Licensing innovation
Drug development is always a blend of science and commerce, discovery and application. Dana-Farber's Office of Research and Technology Ventures (ORTV) is where they come together.
"We're the commercialization conduit for Dana-Farber," says the office's leader, Anthony del Campo. "Our goal is to help faculty and staff transfer their discoveries into the commercial sector where they can be developed into products and services that benefit patients and the broader scientific community."
It accomplishes this by licensing Dana-Farber's "intellectual property" – discoveries of potential drug targets, new diagnostic or lab tests, cancer-fighting antibodies – to private companies so they can be developed into useful products. Licensing agreements ensure that the practical value of scientific advances is realized and that Dana-Farber and its researchers receive a fair financial return for their roles in the process. Revenue from licensing arrangements is plowed back into research.
In fiscal year 2007, Dana-Farber investigators filed 81 "invention disclosures" – descriptions of potentially marketable discoveries – with the ORTV. As at most academic research centers, about half were submitted for federal patent protection. Among them were genomic drug targets, mouse models, therapies involving monoclonal antibodies, and potential biomarkers for different types of cancers. About 35 licensing agreements are signed with industry every year.

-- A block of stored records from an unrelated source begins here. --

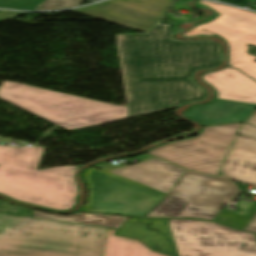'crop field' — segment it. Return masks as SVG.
I'll list each match as a JSON object with an SVG mask.
<instances>
[{
	"label": "crop field",
	"mask_w": 256,
	"mask_h": 256,
	"mask_svg": "<svg viewBox=\"0 0 256 256\" xmlns=\"http://www.w3.org/2000/svg\"><path fill=\"white\" fill-rule=\"evenodd\" d=\"M173 26L158 21L146 33L116 35L129 117L206 98L189 77L220 63L218 45L177 41Z\"/></svg>",
	"instance_id": "8a807250"
},
{
	"label": "crop field",
	"mask_w": 256,
	"mask_h": 256,
	"mask_svg": "<svg viewBox=\"0 0 256 256\" xmlns=\"http://www.w3.org/2000/svg\"><path fill=\"white\" fill-rule=\"evenodd\" d=\"M105 229L0 214V256H102Z\"/></svg>",
	"instance_id": "ac0d7876"
},
{
	"label": "crop field",
	"mask_w": 256,
	"mask_h": 256,
	"mask_svg": "<svg viewBox=\"0 0 256 256\" xmlns=\"http://www.w3.org/2000/svg\"><path fill=\"white\" fill-rule=\"evenodd\" d=\"M44 148L0 145V193L18 201L58 210L76 204L78 166L36 170Z\"/></svg>",
	"instance_id": "34b2d1b8"
},
{
	"label": "crop field",
	"mask_w": 256,
	"mask_h": 256,
	"mask_svg": "<svg viewBox=\"0 0 256 256\" xmlns=\"http://www.w3.org/2000/svg\"><path fill=\"white\" fill-rule=\"evenodd\" d=\"M0 98L67 130L128 117L127 106L83 99L4 81Z\"/></svg>",
	"instance_id": "412701ff"
},
{
	"label": "crop field",
	"mask_w": 256,
	"mask_h": 256,
	"mask_svg": "<svg viewBox=\"0 0 256 256\" xmlns=\"http://www.w3.org/2000/svg\"><path fill=\"white\" fill-rule=\"evenodd\" d=\"M240 190L225 177L187 172L170 195L159 202L146 217H191L212 219L222 208L236 200Z\"/></svg>",
	"instance_id": "f4fd0767"
},
{
	"label": "crop field",
	"mask_w": 256,
	"mask_h": 256,
	"mask_svg": "<svg viewBox=\"0 0 256 256\" xmlns=\"http://www.w3.org/2000/svg\"><path fill=\"white\" fill-rule=\"evenodd\" d=\"M168 225L178 256H256L253 234L196 220L171 219Z\"/></svg>",
	"instance_id": "dd49c442"
},
{
	"label": "crop field",
	"mask_w": 256,
	"mask_h": 256,
	"mask_svg": "<svg viewBox=\"0 0 256 256\" xmlns=\"http://www.w3.org/2000/svg\"><path fill=\"white\" fill-rule=\"evenodd\" d=\"M85 177L89 195L83 211L144 216L165 195L93 168L86 171Z\"/></svg>",
	"instance_id": "e52e79f7"
},
{
	"label": "crop field",
	"mask_w": 256,
	"mask_h": 256,
	"mask_svg": "<svg viewBox=\"0 0 256 256\" xmlns=\"http://www.w3.org/2000/svg\"><path fill=\"white\" fill-rule=\"evenodd\" d=\"M219 13L209 23L201 24L185 34L184 37L198 35H217L227 41L229 46V65L239 68L256 79V56L249 55L247 43L256 45V14L238 8L199 0Z\"/></svg>",
	"instance_id": "d8731c3e"
},
{
	"label": "crop field",
	"mask_w": 256,
	"mask_h": 256,
	"mask_svg": "<svg viewBox=\"0 0 256 256\" xmlns=\"http://www.w3.org/2000/svg\"><path fill=\"white\" fill-rule=\"evenodd\" d=\"M240 124L204 128L196 138L164 144L146 153L190 170L217 175Z\"/></svg>",
	"instance_id": "5a996713"
},
{
	"label": "crop field",
	"mask_w": 256,
	"mask_h": 256,
	"mask_svg": "<svg viewBox=\"0 0 256 256\" xmlns=\"http://www.w3.org/2000/svg\"><path fill=\"white\" fill-rule=\"evenodd\" d=\"M171 0H109L71 10L109 23L145 32L156 23Z\"/></svg>",
	"instance_id": "3316defc"
},
{
	"label": "crop field",
	"mask_w": 256,
	"mask_h": 256,
	"mask_svg": "<svg viewBox=\"0 0 256 256\" xmlns=\"http://www.w3.org/2000/svg\"><path fill=\"white\" fill-rule=\"evenodd\" d=\"M186 170L155 159L110 173L134 180L162 193H169Z\"/></svg>",
	"instance_id": "28ad6ade"
},
{
	"label": "crop field",
	"mask_w": 256,
	"mask_h": 256,
	"mask_svg": "<svg viewBox=\"0 0 256 256\" xmlns=\"http://www.w3.org/2000/svg\"><path fill=\"white\" fill-rule=\"evenodd\" d=\"M217 92L216 98H223L256 104V82L230 67L201 76Z\"/></svg>",
	"instance_id": "d1516ede"
},
{
	"label": "crop field",
	"mask_w": 256,
	"mask_h": 256,
	"mask_svg": "<svg viewBox=\"0 0 256 256\" xmlns=\"http://www.w3.org/2000/svg\"><path fill=\"white\" fill-rule=\"evenodd\" d=\"M222 171L228 178L253 185L256 189V138L238 135Z\"/></svg>",
	"instance_id": "22f410ed"
},
{
	"label": "crop field",
	"mask_w": 256,
	"mask_h": 256,
	"mask_svg": "<svg viewBox=\"0 0 256 256\" xmlns=\"http://www.w3.org/2000/svg\"><path fill=\"white\" fill-rule=\"evenodd\" d=\"M256 105L217 99L209 105L192 108L184 113L203 125L246 121Z\"/></svg>",
	"instance_id": "cbeb9de0"
},
{
	"label": "crop field",
	"mask_w": 256,
	"mask_h": 256,
	"mask_svg": "<svg viewBox=\"0 0 256 256\" xmlns=\"http://www.w3.org/2000/svg\"><path fill=\"white\" fill-rule=\"evenodd\" d=\"M114 231L107 229L104 256H165L149 250L135 239L114 236Z\"/></svg>",
	"instance_id": "5142ce71"
},
{
	"label": "crop field",
	"mask_w": 256,
	"mask_h": 256,
	"mask_svg": "<svg viewBox=\"0 0 256 256\" xmlns=\"http://www.w3.org/2000/svg\"><path fill=\"white\" fill-rule=\"evenodd\" d=\"M33 217L67 221V222H77L83 224H91L109 228L118 229L128 218L110 215H100V214H83L80 216L69 215V216H58L54 214L44 213L40 211L33 210Z\"/></svg>",
	"instance_id": "d9b57169"
},
{
	"label": "crop field",
	"mask_w": 256,
	"mask_h": 256,
	"mask_svg": "<svg viewBox=\"0 0 256 256\" xmlns=\"http://www.w3.org/2000/svg\"><path fill=\"white\" fill-rule=\"evenodd\" d=\"M256 213V203L246 213L222 211L215 221L244 230Z\"/></svg>",
	"instance_id": "733c2abd"
},
{
	"label": "crop field",
	"mask_w": 256,
	"mask_h": 256,
	"mask_svg": "<svg viewBox=\"0 0 256 256\" xmlns=\"http://www.w3.org/2000/svg\"><path fill=\"white\" fill-rule=\"evenodd\" d=\"M82 0H46L36 10L67 8L80 5Z\"/></svg>",
	"instance_id": "4a817a6b"
},
{
	"label": "crop field",
	"mask_w": 256,
	"mask_h": 256,
	"mask_svg": "<svg viewBox=\"0 0 256 256\" xmlns=\"http://www.w3.org/2000/svg\"><path fill=\"white\" fill-rule=\"evenodd\" d=\"M239 133L246 136L256 137V127L246 124L241 128Z\"/></svg>",
	"instance_id": "bc2a9ffb"
},
{
	"label": "crop field",
	"mask_w": 256,
	"mask_h": 256,
	"mask_svg": "<svg viewBox=\"0 0 256 256\" xmlns=\"http://www.w3.org/2000/svg\"><path fill=\"white\" fill-rule=\"evenodd\" d=\"M223 2L226 3H230V4H234V5H238V6H242V7H246L249 3H251V0H221Z\"/></svg>",
	"instance_id": "214f88e0"
},
{
	"label": "crop field",
	"mask_w": 256,
	"mask_h": 256,
	"mask_svg": "<svg viewBox=\"0 0 256 256\" xmlns=\"http://www.w3.org/2000/svg\"><path fill=\"white\" fill-rule=\"evenodd\" d=\"M245 230L256 233V215L254 216V218L252 219V221L249 223Z\"/></svg>",
	"instance_id": "92a150f3"
},
{
	"label": "crop field",
	"mask_w": 256,
	"mask_h": 256,
	"mask_svg": "<svg viewBox=\"0 0 256 256\" xmlns=\"http://www.w3.org/2000/svg\"><path fill=\"white\" fill-rule=\"evenodd\" d=\"M248 123H250V124L256 126V113H255L254 116L250 119V121H249Z\"/></svg>",
	"instance_id": "dafd665d"
}]
</instances>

Sometimes, companies want to fund early-stage research in a Dana-Farber laboratory to gauge a product's potential value. In those cases, the ORTV negotiates an agreement that compensates the investigator and gives the company an early opportunity to license his or her discoveries for commercial development.
"Our strategy is to place as much intellectual property into commercial development as we can," del Campo says. "Dana- Farber excels at early-stage innovation. Our job is to establish a strong proprietary position for this work in the medical and health care marketplace."